Throughout the Article 50 process, I, as well as officials from my Department, have had frequent and ongoing contact with representatives from other EU27 Member States and the Commission. In recent weeks, I met with my Dutch, Maltese and Swedish counterparts, and will hold further meetings with other EU colleagues throughout the summer.
The European Council on 10 April agreed to extend the Article 50 process to 31 October, providing the UK with more time to ensure an orderly withdrawal. It also provided flexibility for the UK to leave before that date if Westminster ratifies the Withdrawal Agreement.
We remain firmly of the view that the best way to ensure an orderly withdrawal and fully protect the Good Friday Agreement is to ratify the Withdrawal Agreement. It is vital that the UK, regardless of whoever the next Prime Minister is, uses the time up to 31 October to find an effective way forward. Responsibility for avoiding a no deal Brexit lies firmly with the UK.

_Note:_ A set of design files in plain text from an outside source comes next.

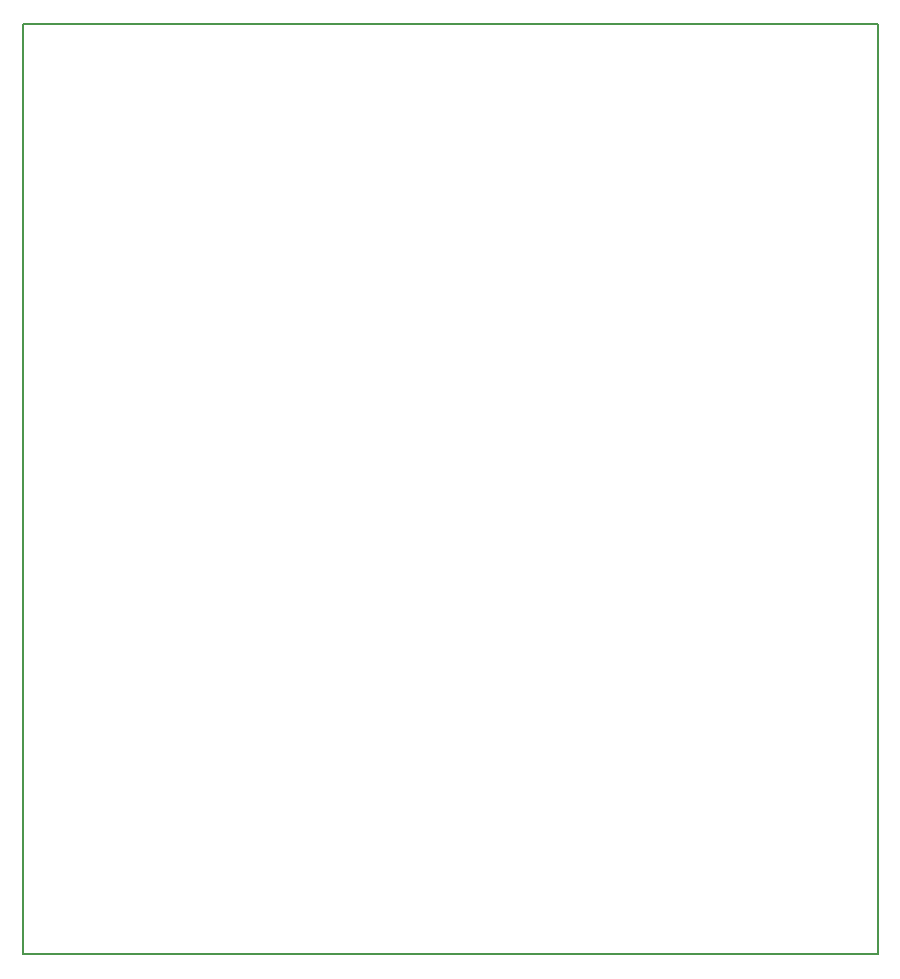
<source format=gbo>
G04 MADE WITH FRITZING*
G04 WWW.FRITZING.ORG*
G04 DOUBLE SIDED*
G04 HOLES PLATED*
G04 CONTOUR ON CENTER OF CONTOUR VECTOR*
%ASAXBY*%
%FSLAX23Y23*%
%MOIN*%
%OFA0B0*%
%SFA1.0B1.0*%
%ADD10R,2.858270X3.110240X2.842270X3.094240*%
%ADD11C,0.008000*%
%LNSILK0*%
G90*
G70*
G54D11*
X4Y3106D02*
X2854Y3106D01*
X2854Y4D01*
X4Y4D01*
X4Y3106D01*
D02*
G04 End of Silk0*
M02*
</source>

Any decision to request a further extension of the date for the UK's departure from the EU would be for the UK alone. For it to be granted would require the unanimous agreement of the European Council (Article 50). Ireland would be open to such a request but the reasons for a possible extension and its duration would be important. The EU would also need to consider how its own institutions and processes would be affected by any extension. Some Member States have expressed considerable doubts.
There has been no collective discussion of any possible extension.